Researchers use AI to search for next SARS-like virus
The new study suggests that the search for closely-related viruses could be non-trivial, with over 400 bat species around the world predicted to host beta coronaviruses
An international research team of scientists has demonstrated the power of Artificial Intelligence (AI) to predict which viruses could infect humans, like the Covid virus and which animals host them, and where they could emerge.
The team led by Georgetown University scientists completed an 18-month project to identify specific bat species likely to carry beta corona viruses- a large group of viruses that includes those responsible for SARS-CoV (the virus that caused the 2002-2004 outbreak of SARS) and SARS-CoV-2 (the virus that causes Covid-19). They published an ensemble of predictive models of likely reservoir hosts, in the journal Lancet Microbe.
"If you want to find these viruses, you have to start by profiling their hosts - their ecology, their evolution, even the shape of their wings," explains Colin Carlson, Assistant Research Professor in the Department of Microbiology and Immunology at the varsity.
"Artificial Intelligence lets us take data on bats and turn it into concrete predictions: where should we be looking for the next SARS?" Carlson said.
The new study suggests that the search for closely-related viruses could be non-trivial, with over 400 bat species around the world predicted to host beta coronaviruses. Although the origin of SARS-CoV-2 remains uncertain, the spill over of other viruses from bats is a growing problem due to factors like agricultural expansion and climate change.
In the first quarter of 2020, the researcher team trained eight different statistical models that predicted which kinds of animals could host betacoronaviruses. Over more than a year, the team then tracked the discovery of 40 new bat hosts of betacoronaviruses to validate initial predictions and dynamically update their models.
The researchers found that models harnessing data on bat ecology and evolution performed extremely well at predicting new hosts. In contrast, cutting-edge models from network science that used high-level mathematics - but less biological data - performed roughly as well or worse than expected at random.
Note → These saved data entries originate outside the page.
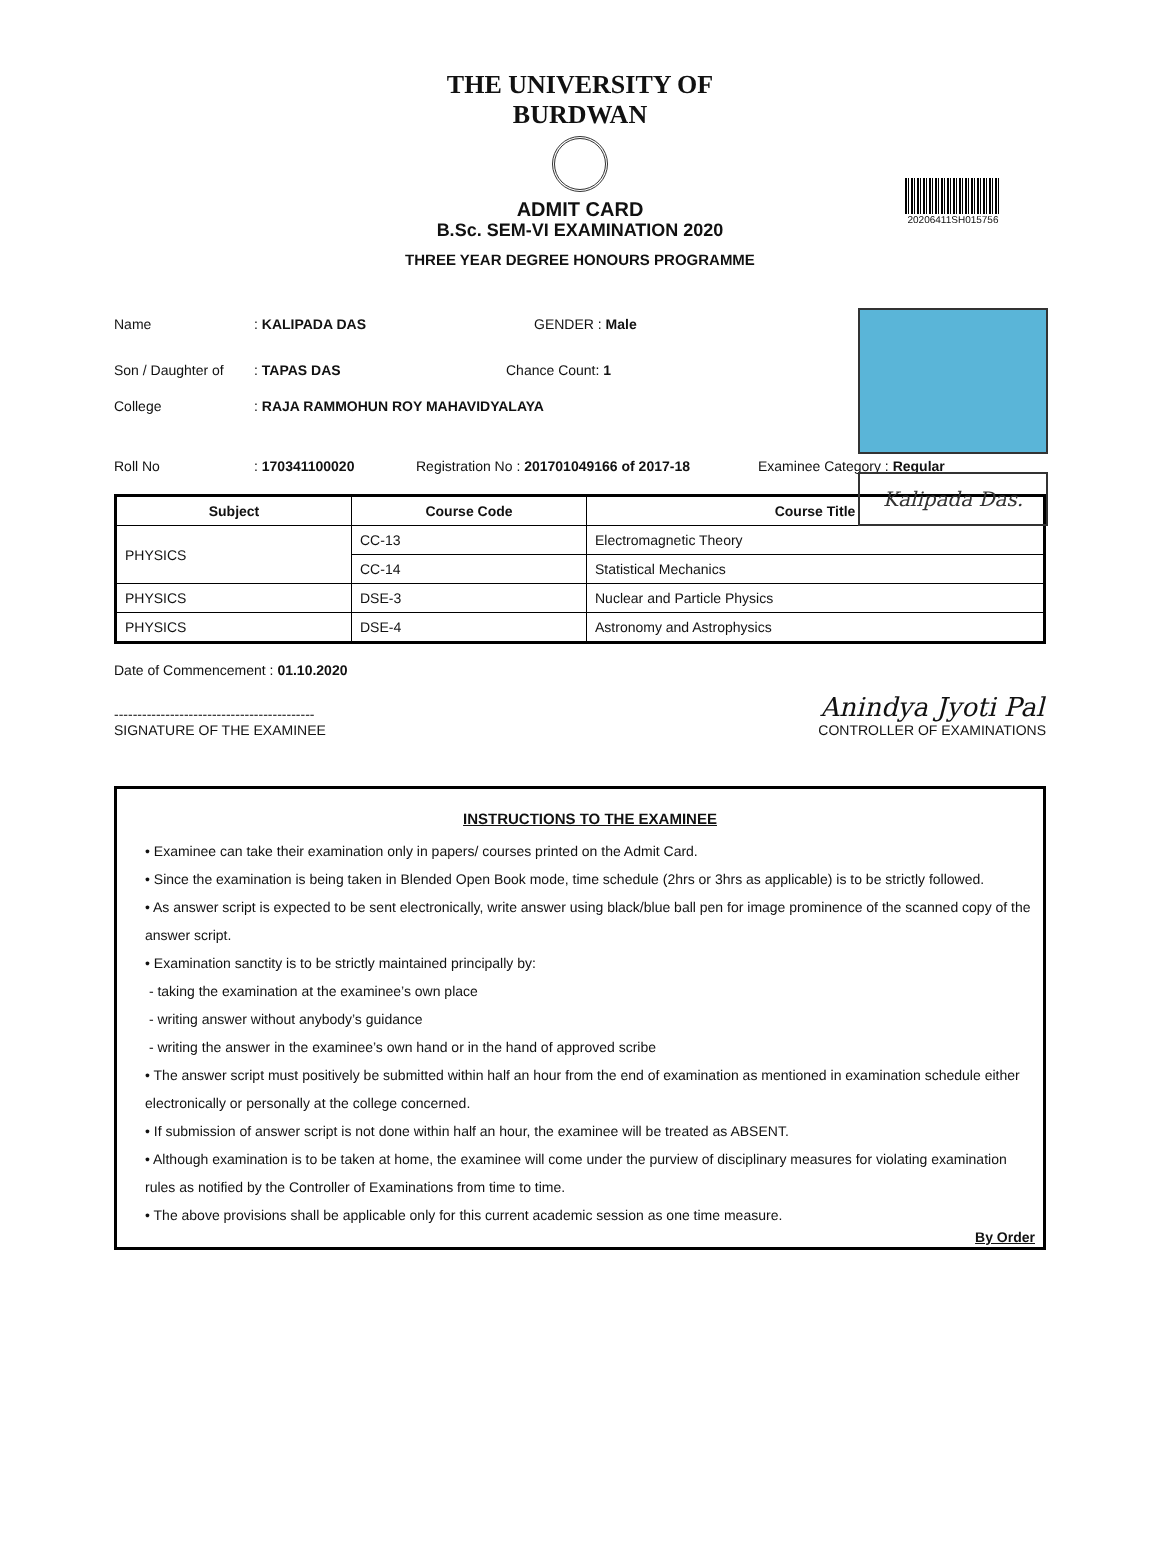THE UNIVERSITY OF BURDWAN
ADMIT CARD
20206411SH015756
B.Sc. SEM-VI EXAMINATION 2020
THREE YEAR DEGREE HONOURS PROGRAMME
Kalipada Das.
Name : KALIPADA DAS GENDER : Male
Son / Daughter of
: TAPAS DAS Chance Count: 1
College : RAJA RAMMOHUN ROY MAHAVIDYALAYA
Roll No : 170341100020 Registration No : 201701049166 of 2017-18
Examinee Category : Regular
| Subject | Course Code | Course Title |
| --- | --- | --- |
| PHYSICS | CC-13 | Electromagnetic Theory |
| | CC-14 | Statistical Mechanics |
| PHYSICS | DSE-3 | Nuclear and Particle Physics |
| PHYSICS | DSE-4 | Astronomy and Astrophysics |
Date of Commencement : 01.10.2020
-------------------------------------------
SIGNATURE OF THE EXAMINEE
Anindya Jyoti Pal
CONTROLLER OF EXAMINATIONS
INSTRUCTIONS TO THE EXAMINEE
• Examinee can take their examination only in papers/ courses printed on the Admit Card.
• Since the examination is being taken in Blended Open Book mode, time schedule (2hrs or 3hrs as applicable) is to be strictly followed.
• As answer script is expected to be sent electronically, write answer using black/blue ball pen for image prominence of the scanned copy of the answer script.
• Examination sanctity is to be strictly maintained principally by:
- taking the examination at the examinee’s own place
- writing answer without anybody’s guidance
- writing the answer in the examinee’s own hand or in the hand of approved scribe
• The answer script must positively be submitted within half an hour from the end of examination as mentioned in examination schedule either electronically or personally at the college concerned.
• If submission of answer script is not done within half an hour, the examinee will be treated as ABSENT.
• Although examination is to be taken at home, the examinee will come under the purview of disciplinary measures for violating examination rules as notified by the Controller of Examinations from time to time.
• The above provisions shall be applicable only for this current academic session as one time measure.
By Order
"One of the most important things our study gives us is a data-driven shortlist of which bat species should be studied further," said Daniel Becker, Assistant Professor of biology at the University of Oklahoma.
"After identifying these likely hosts, the next step is then to invest in monitoring to understand where and when betacoronaviruses are likely to spill over," he added. Carlson noted that the team is now working with other scientists around the world to test bat samples for coronaviruses based on their predictions.
"If we spend less money, resources, and time looking for these viruses, we can put all of those resources into the things that actually save lives down the road. We can invest in building universal vaccines to target those viruses, or monitoring for spillover in people that live near bats," said Carlson. "It's a win-win for science and public health."